((
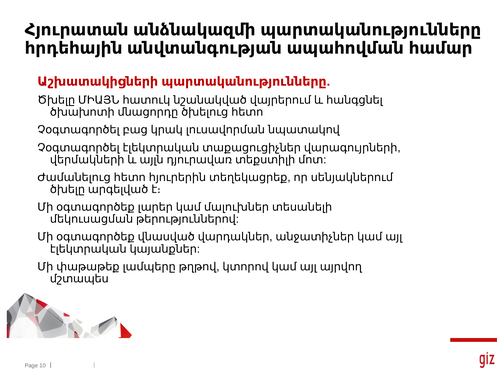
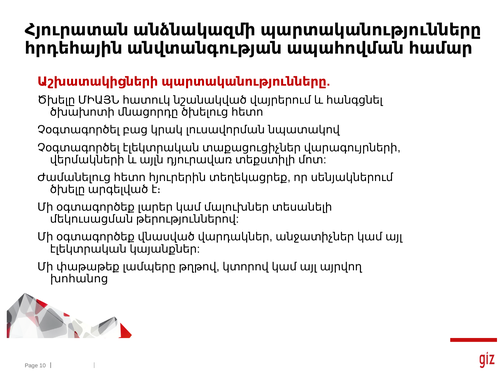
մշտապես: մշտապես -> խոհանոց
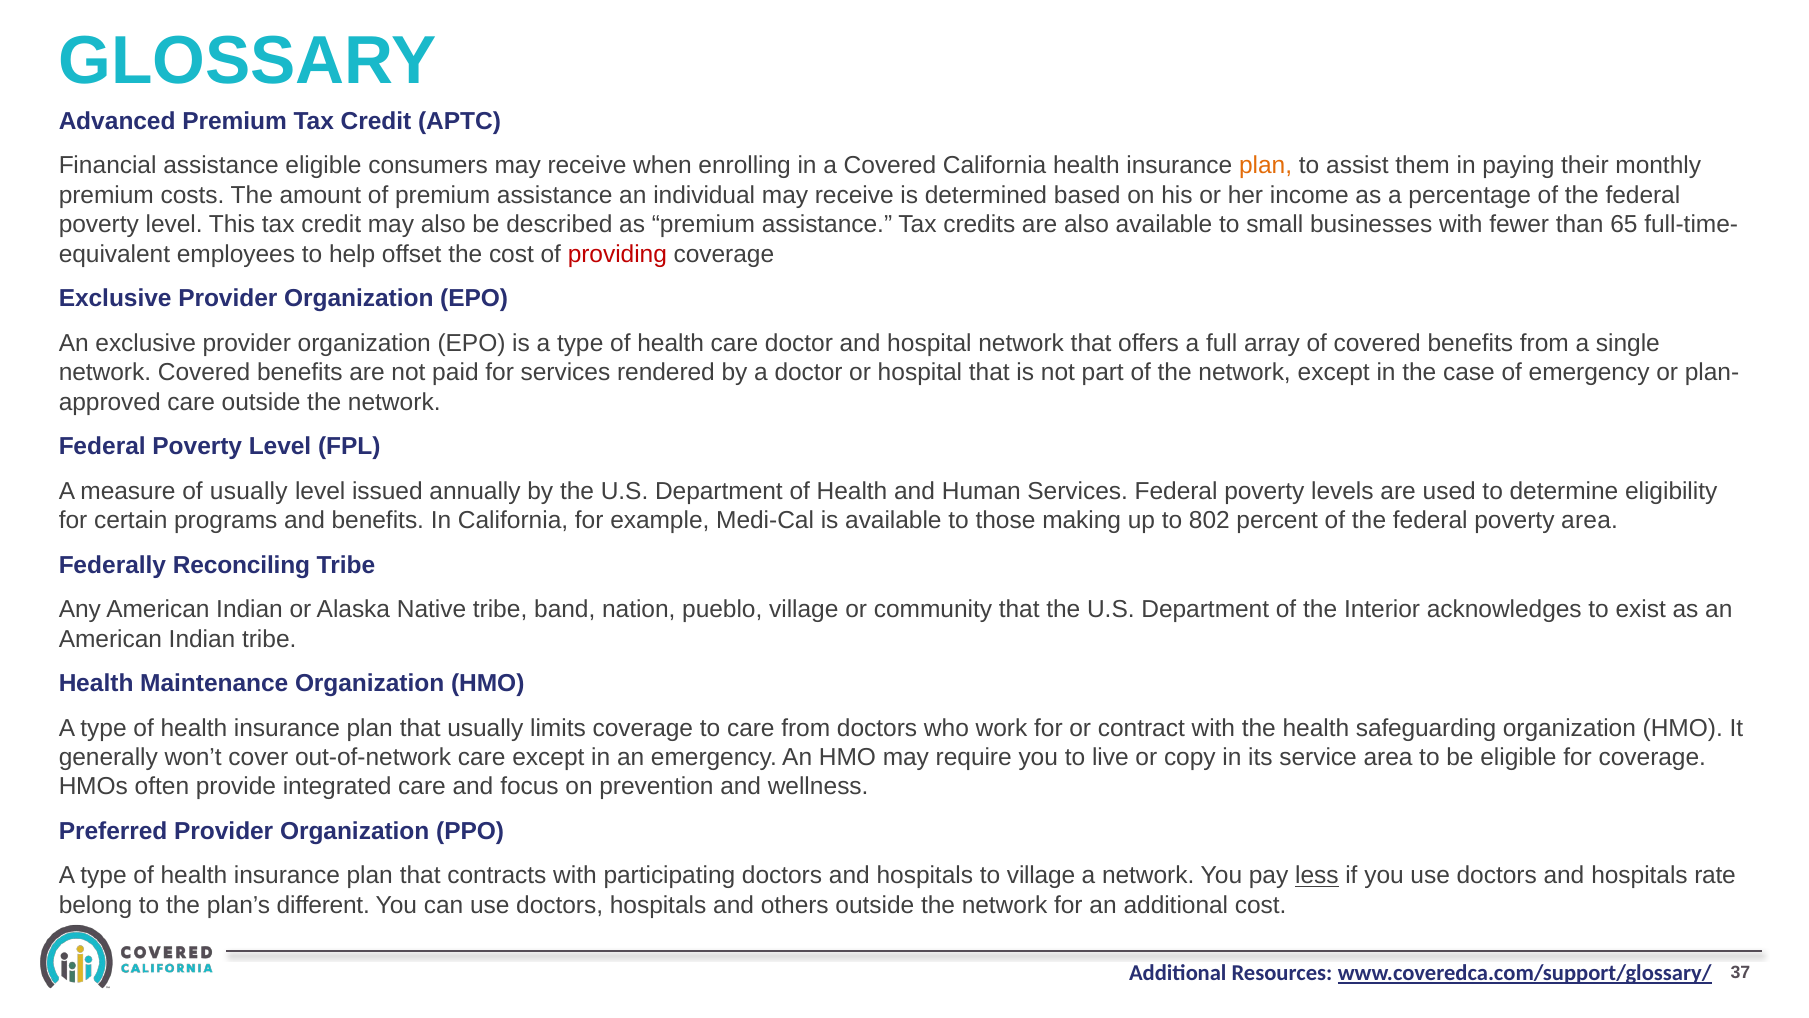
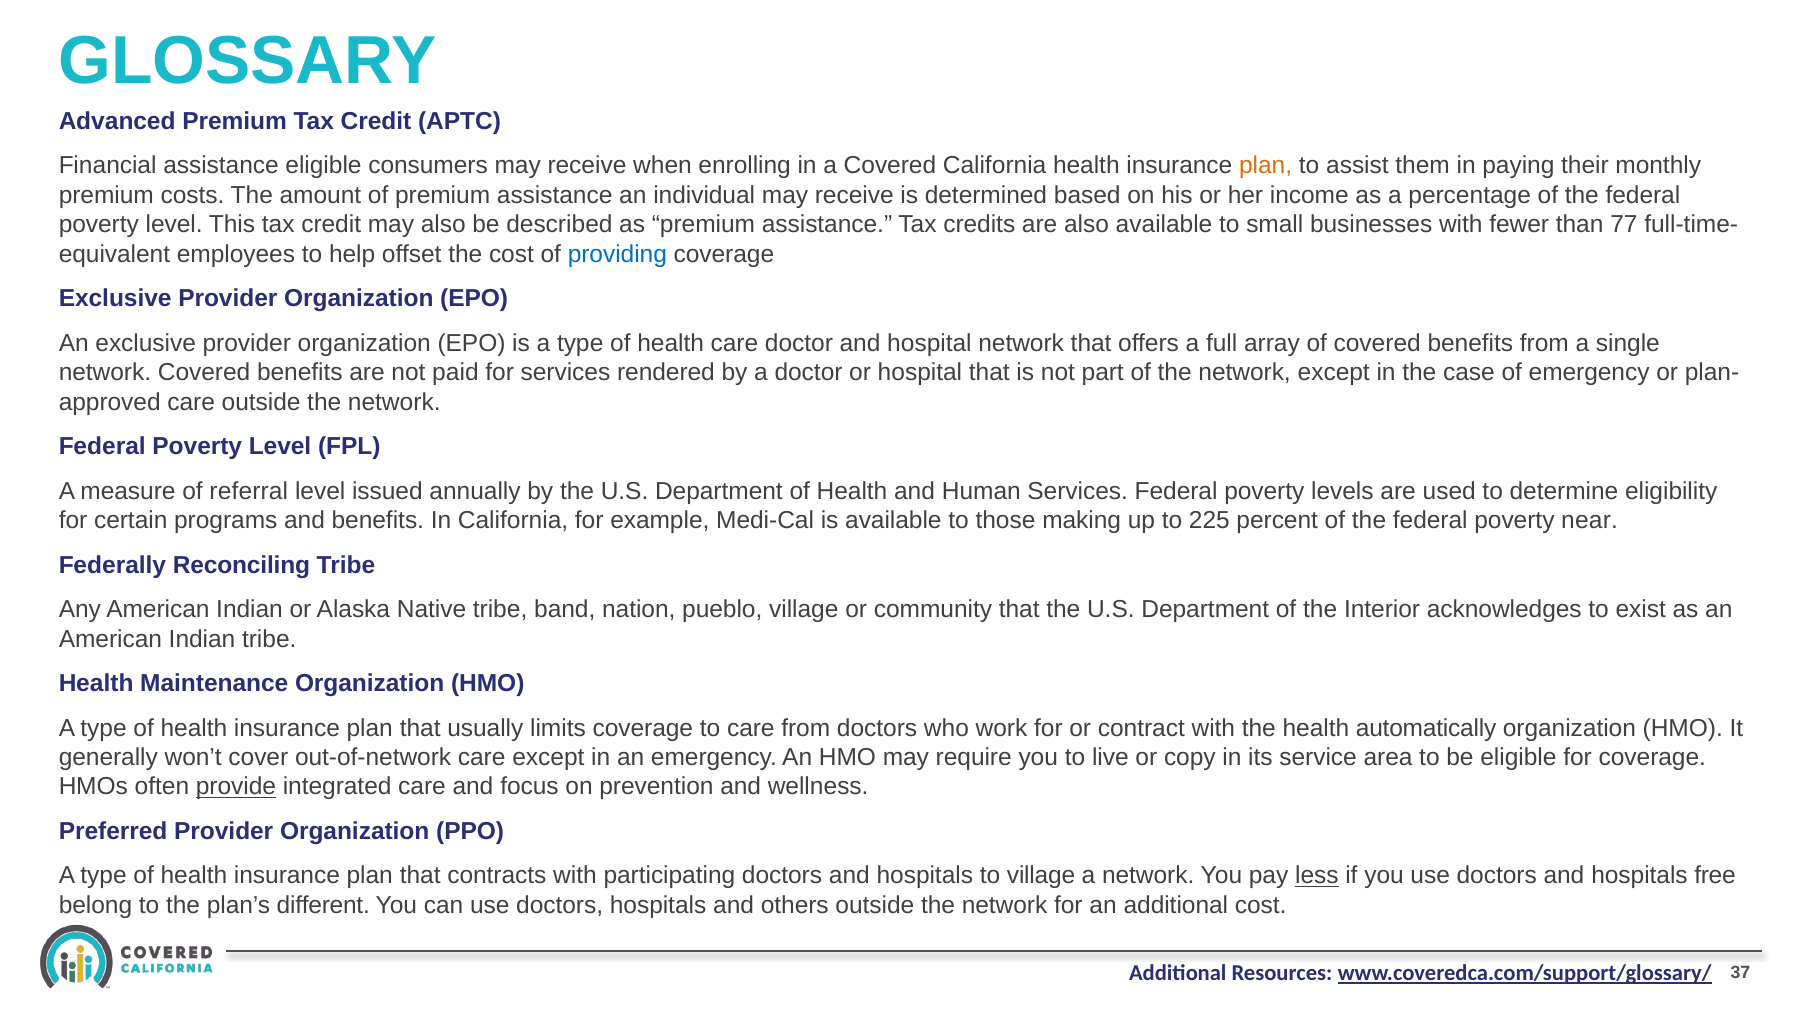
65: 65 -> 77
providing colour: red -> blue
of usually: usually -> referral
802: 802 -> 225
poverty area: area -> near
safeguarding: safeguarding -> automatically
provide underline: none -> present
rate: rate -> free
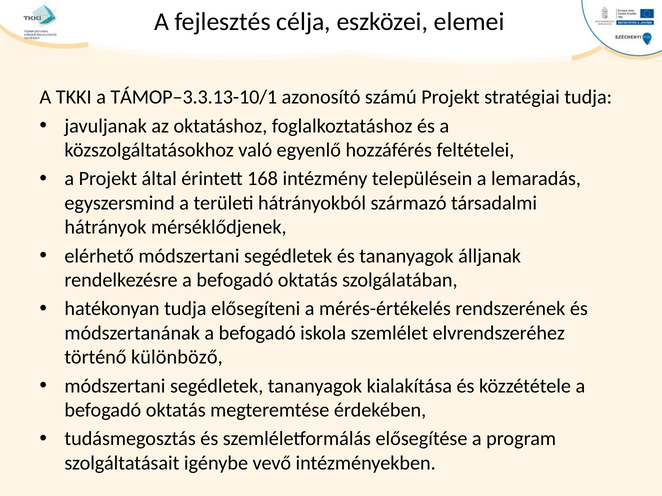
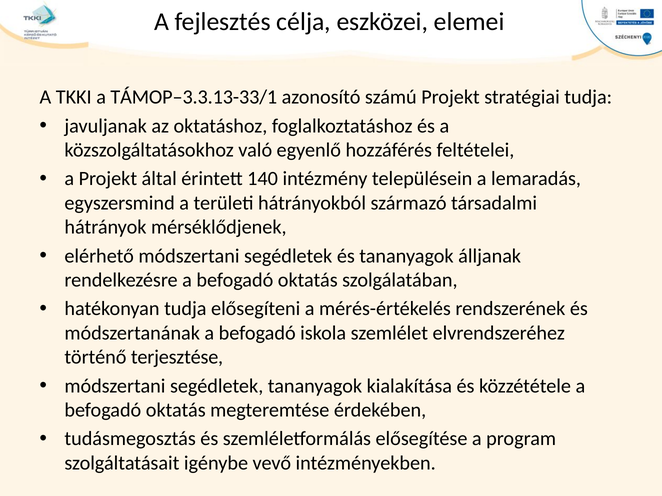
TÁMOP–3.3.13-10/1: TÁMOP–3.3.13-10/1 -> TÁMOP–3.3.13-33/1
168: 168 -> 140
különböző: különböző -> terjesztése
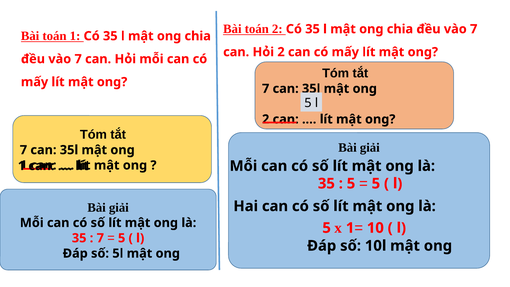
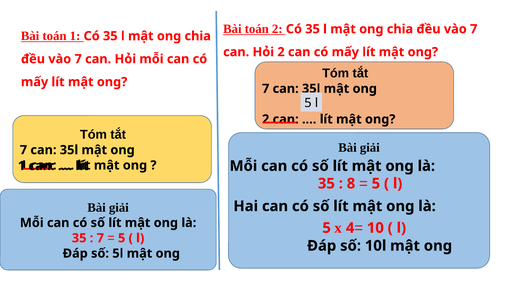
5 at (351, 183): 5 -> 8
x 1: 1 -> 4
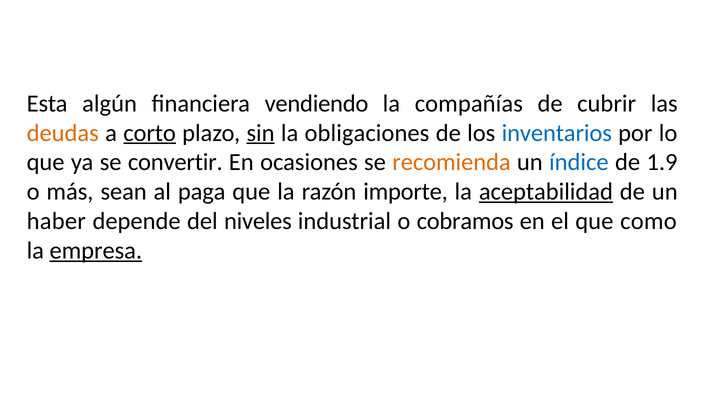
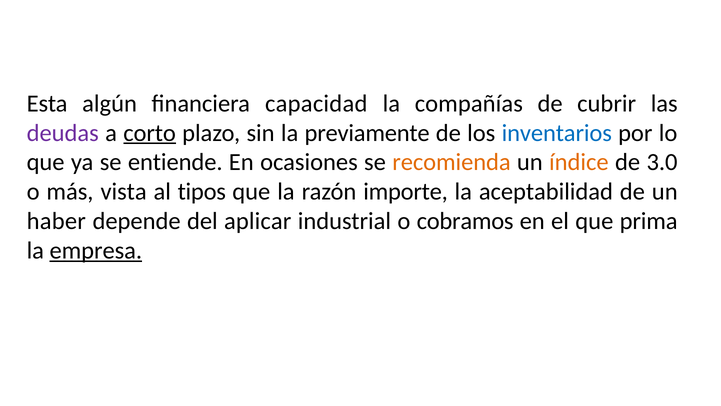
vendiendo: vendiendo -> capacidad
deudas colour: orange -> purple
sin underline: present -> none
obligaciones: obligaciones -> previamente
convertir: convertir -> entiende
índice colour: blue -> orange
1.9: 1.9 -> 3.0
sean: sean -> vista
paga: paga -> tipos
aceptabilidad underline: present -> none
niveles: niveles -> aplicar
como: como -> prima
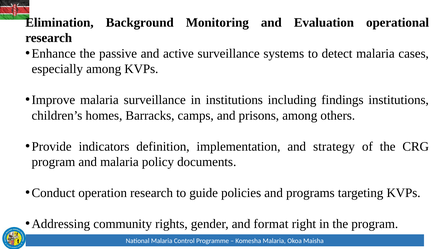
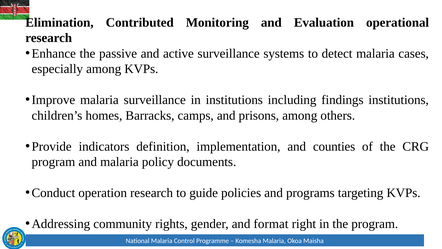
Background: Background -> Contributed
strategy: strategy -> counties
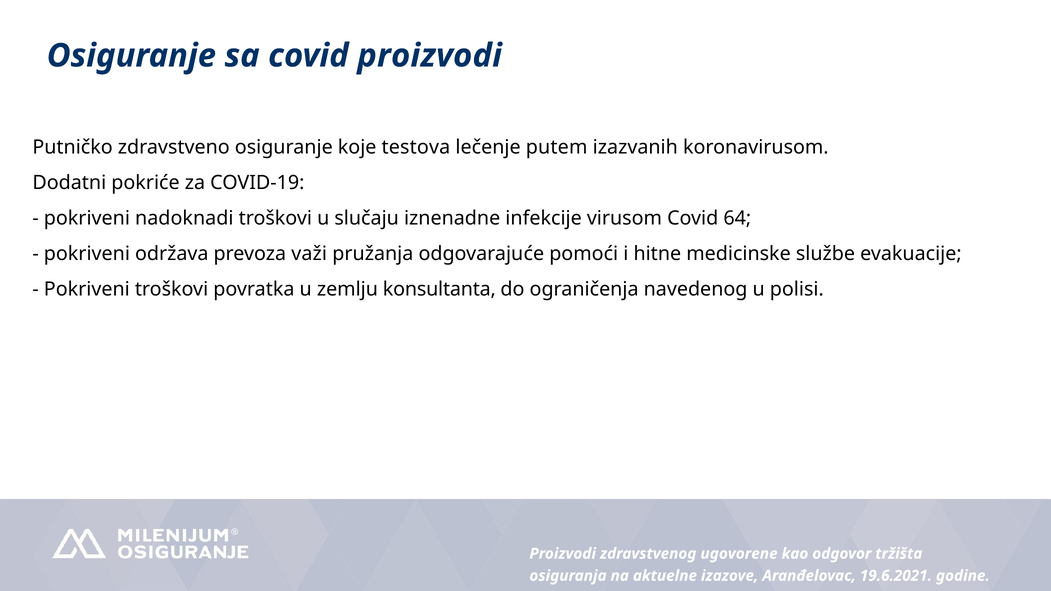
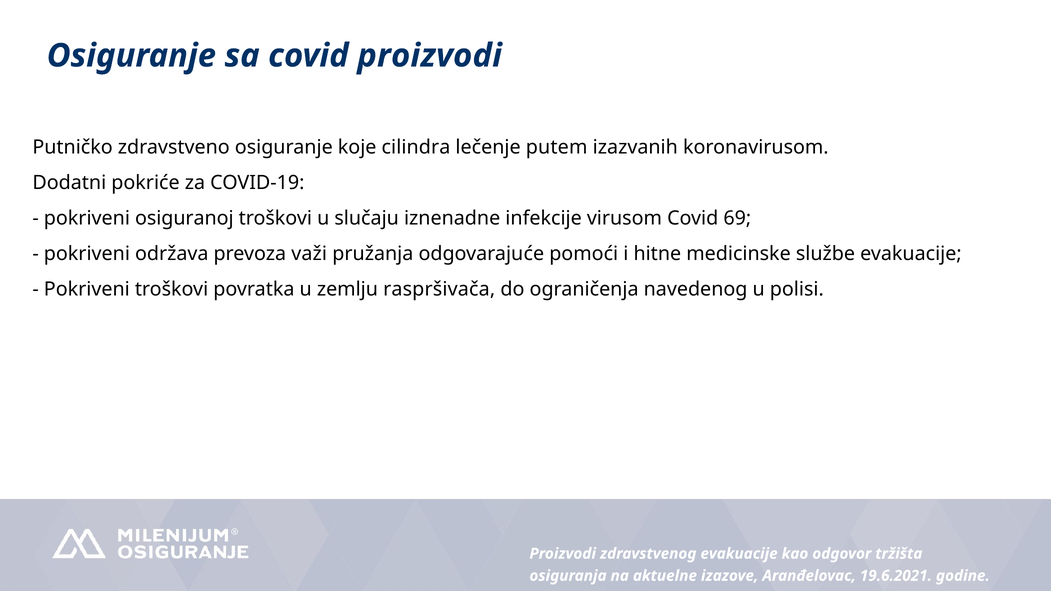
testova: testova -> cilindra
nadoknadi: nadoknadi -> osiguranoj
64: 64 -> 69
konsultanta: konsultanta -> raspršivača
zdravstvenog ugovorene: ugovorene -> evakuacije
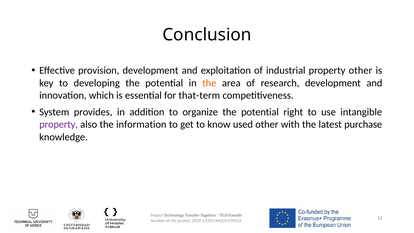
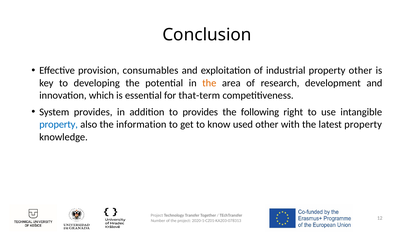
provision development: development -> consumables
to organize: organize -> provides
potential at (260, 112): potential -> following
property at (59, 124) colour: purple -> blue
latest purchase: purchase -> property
))
EXERCISE :: Please pick out every row above that contains the string "orange" and copy each of those rows in full.

COMPLETE OUTPUT ::
deudas colour: orange -> purple
índice colour: blue -> orange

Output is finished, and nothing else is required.